Penny Wong has called on Israel to stop “the attacking of hospitals” in Gaza. Australia was “particularly concerned with what is happening with medical facilities … I would make this point in relation to hospitals and medical facilities – international humanitarian law does require the protection of hospitals, of patients and of medical staff”, the Foreign Minister said in a weekend interview.
In the laws of armed conflict, proportionate doesn’t mean in proportion to the initial attack or provocation. Instead, it’s proportionate to the military objective. If as part of that the number of civilians killed is high, in this case it’s due to Hamas hiding fighters and weaponry deep amid civilian populations.
Israel does try to do everything possible, from initial advance warnings to vacate, to the choice of targets and weapons, to minimise casualties. But not at the cost of the main military objective. The biggest constraints on Israel are operational calculations: is the military goal feasible and achievable? At an acceptable cost? Sadly, the fate of the hostages won’t be allowed to compromise the main goal of defeating Hamas.
Hospitals are protected and can’t be attacked if operating as hospitals. It is a war crime to compromise the status of hospitals by using them to cover military facilities and operations.
Hamas is extensively using hospitals to achieve protection or, at least, to draw massive information warfare benefits if they are attacked.
Israel’s military says Gaza’s al-Shifa hospital covers a massive command and control, communications, and weapons factory complex.
The fourth Geneva Convention article 19 on the wounded and sick specifically deals with the discontinuance of protection of hospitals. It states that “the protection to which civilian hospitals are entitled shall not cease unless they are used to commit, outside their humanitarian duties, acts harmful to the enemy”.

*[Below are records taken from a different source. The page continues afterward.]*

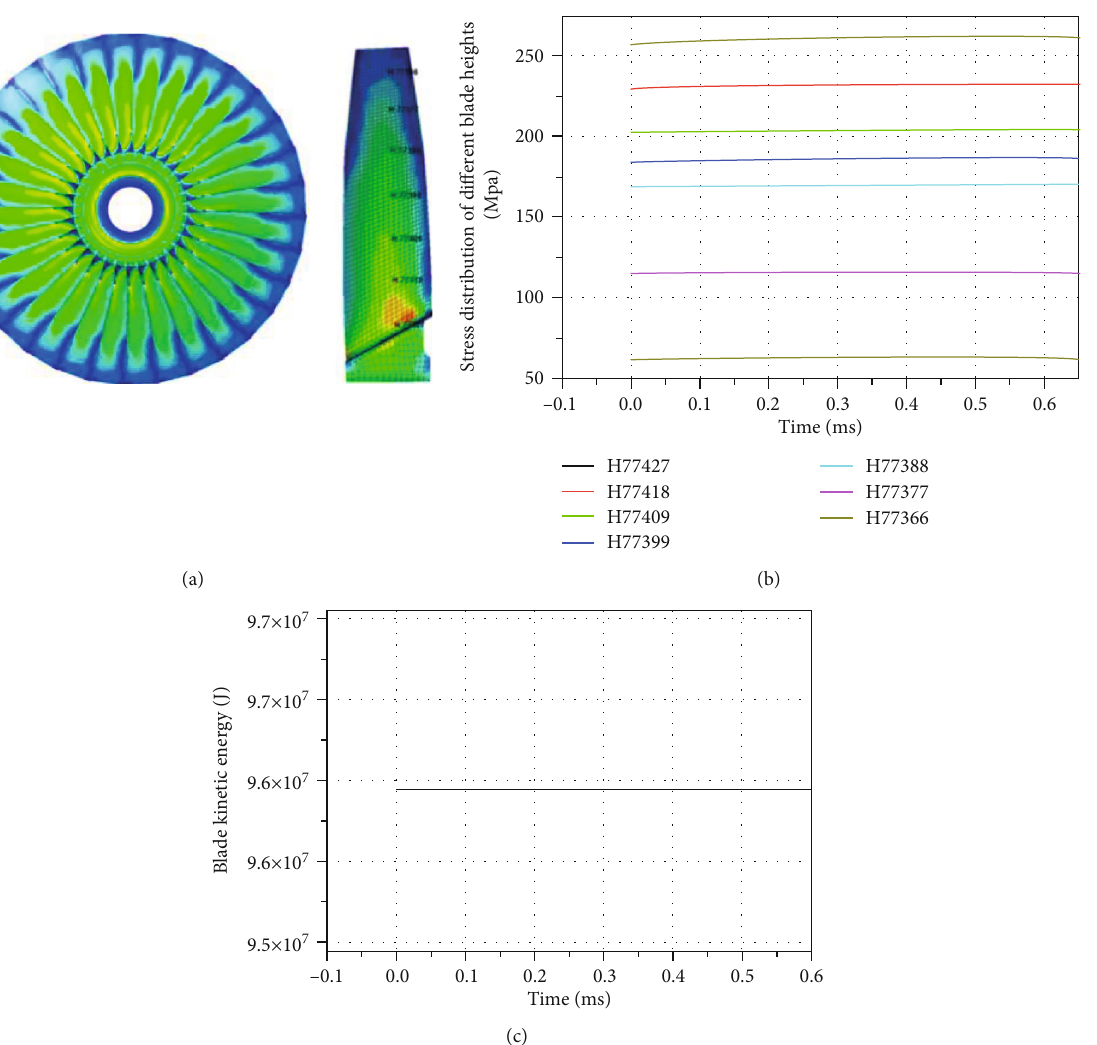
Figure 7: The state diagram of each component under steady-state operation: (a) stress distribution of blade, (b) stress of di ff erent blade heights, and (c) blade kinetic energy versus time.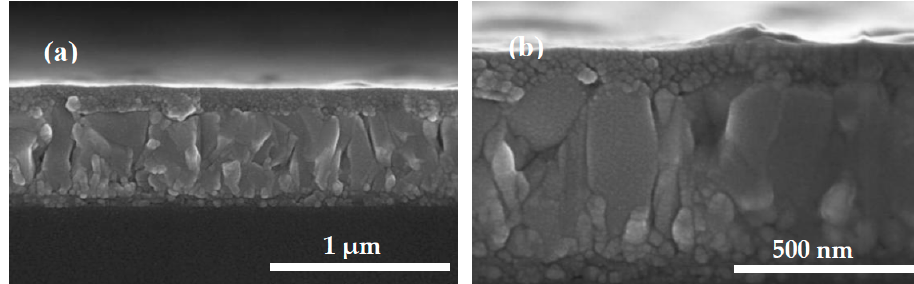
Figure 4. Cross-sectional SEM images of the TiO 2 /SnO 2 complementary composite hole blocking layer with SnO 2 spin-coated on compact TiO 2 -coated rough FTO at 3000 rpm: ( a ) Smaller magnification; ( b ) Larger magnification.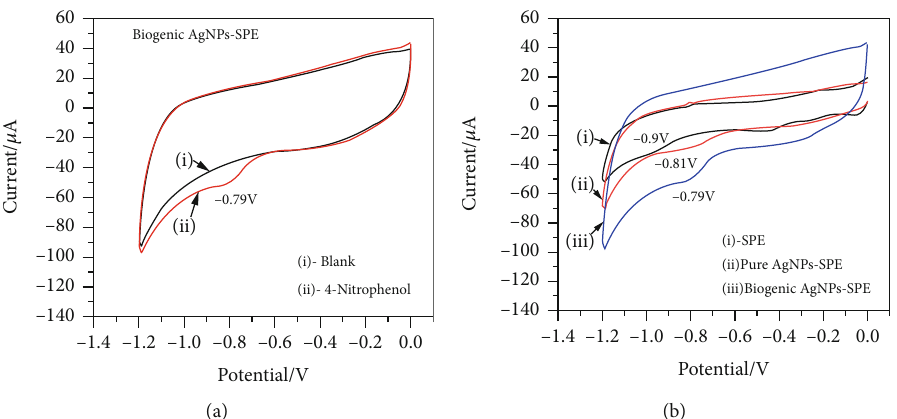
Figure 6: CV of (a) 10 μ M 4-NP at biogenic AgNPs-SPE in 0.1M PBS (pH7.4); (b) 10 μ M of 4-NP at bare SPE, pure AgNPs-SPE, and biogenic AgNPs-SPE in 0.1M PBS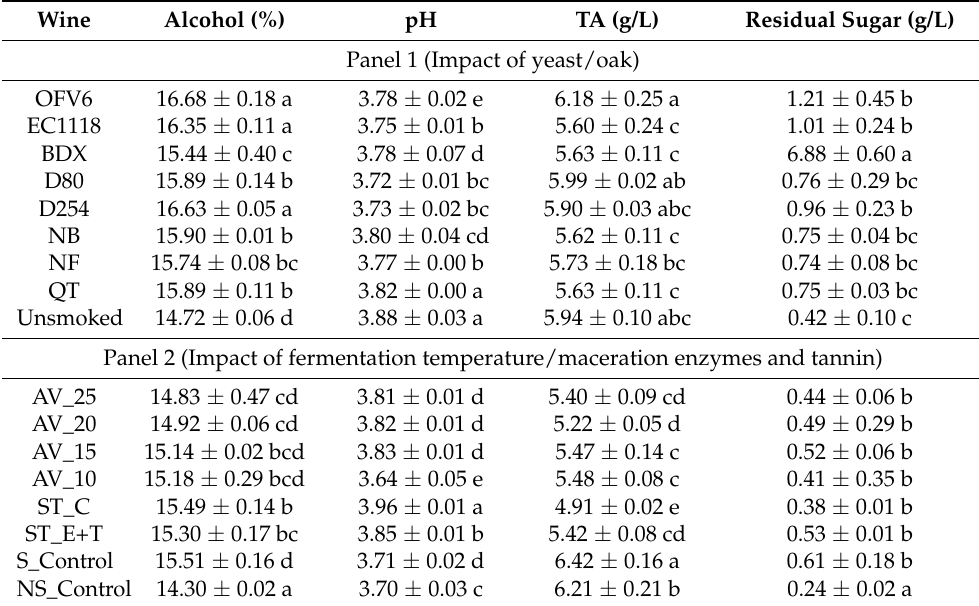
Table 1. Basic chemical composition of all wine treatments at bottling (n = 6; α =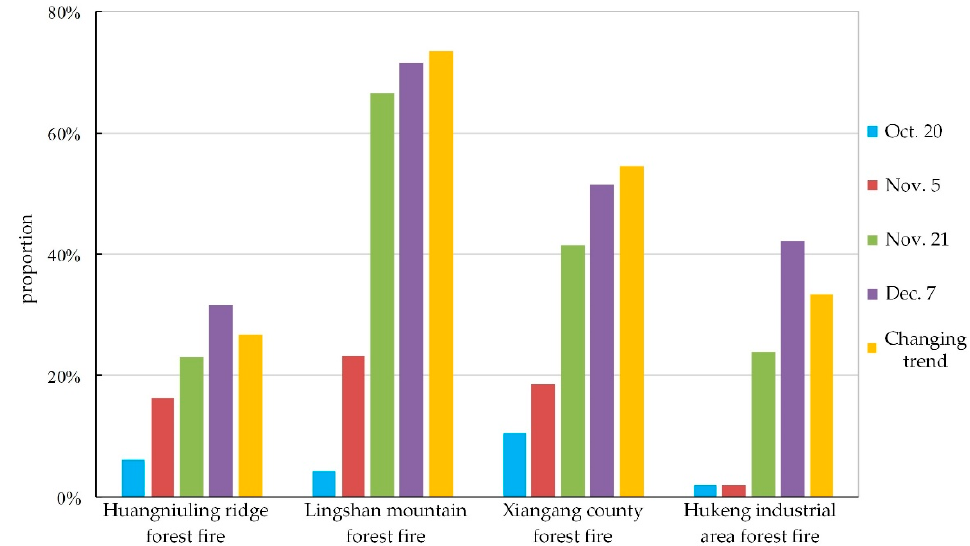
Figure 8. The proportions of high forest fire risk and increasing trend in forest fire risk in the areas of four fire events.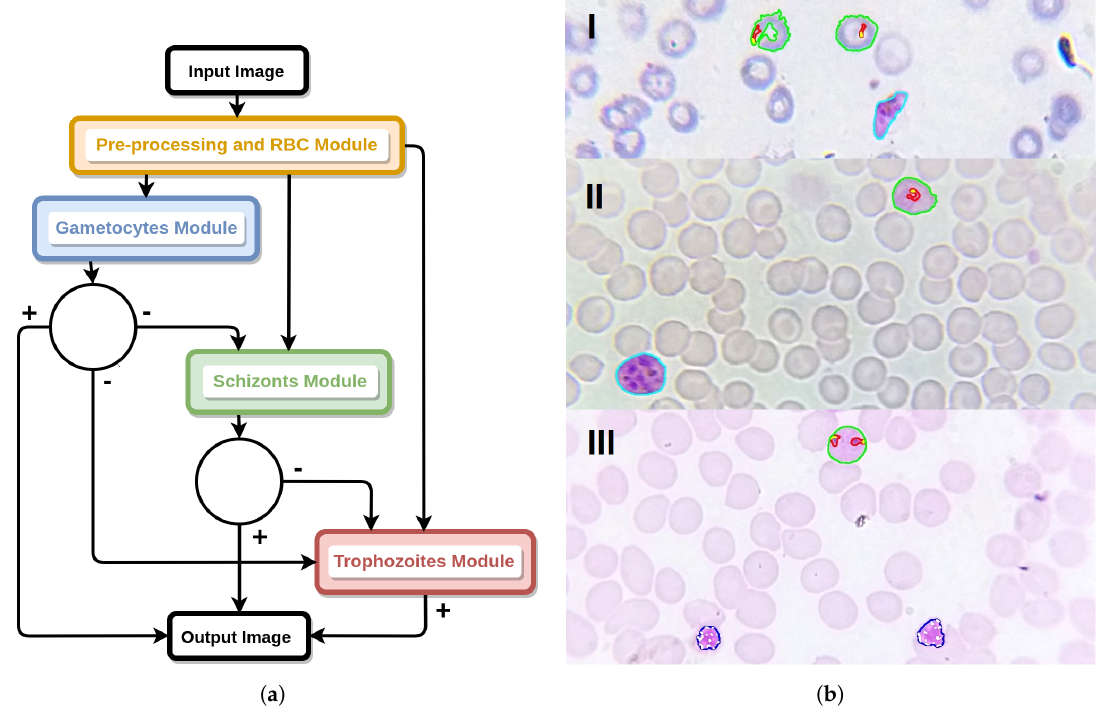
Figure 14. Classification models workflow. ( a ) Diagram of the classifier models workflow for the detection of multiple species-stage combinations in a single image. ( b ) Illustrative examples with detection of: (I) P. falciparum trophozoites and gametocyte; (II) P. ovale trophozoite and gametocyte; (III) P. malariae trophozoites and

The laws of armed conflict would permit an assault on this complex if the expected civilian casualties would not be excessive in relation to the concrete military advantage to be gained. It’s certain that the Hamas capability in Gaza would be severely impeded and the operation vastly accelerated if it were destroyed.
The Israeli Defence Forces have tried to get people who are able to move to leave the area. This is a requirement in Article 58 of Additional Protocol I to the Geneva Conventions. It says that the parties to the conflict shall to the maximum extent feasible “endeavour to remove the civilian population, individual civilians and civilian objects under their control from the vicinity of military objectives”.
Hamas has prevented evacuations. Israel has said it will assist with moving vulnerable patients and get them to medical facilities. It has refrained from using air power to strike the hospital. Instead, the IDF has assumed the much greater risk to the IDF of moving to neutralise Hamas facilities on the ground.
The intensity of the fighting around the hospital shows the extent of the Hamas presence and its tactics. This could end immediately if Hamas withdrew from the hospital area. They are not defending the patients and medical staff as this would best be achieved by a withdrawal from the area and letting Israel provide medical support. Israel has no other choice but to fight the terrorists as they find them.
Meanwhile, on Saturday there was another Hamas misfire that caused the latest damage at al-Shifa hospital. The terrorists were trying to target Israeli forces operating near the hospital, missed and struck the hospital itself. It was like the devastating effects of the earlier Palestinian Islamic Jihad misfire on the al-Ahli hospital in Gaza locating the launch site so close to civilians and the hospital, and launching the rocket with the broad intent behind constituted a war crime.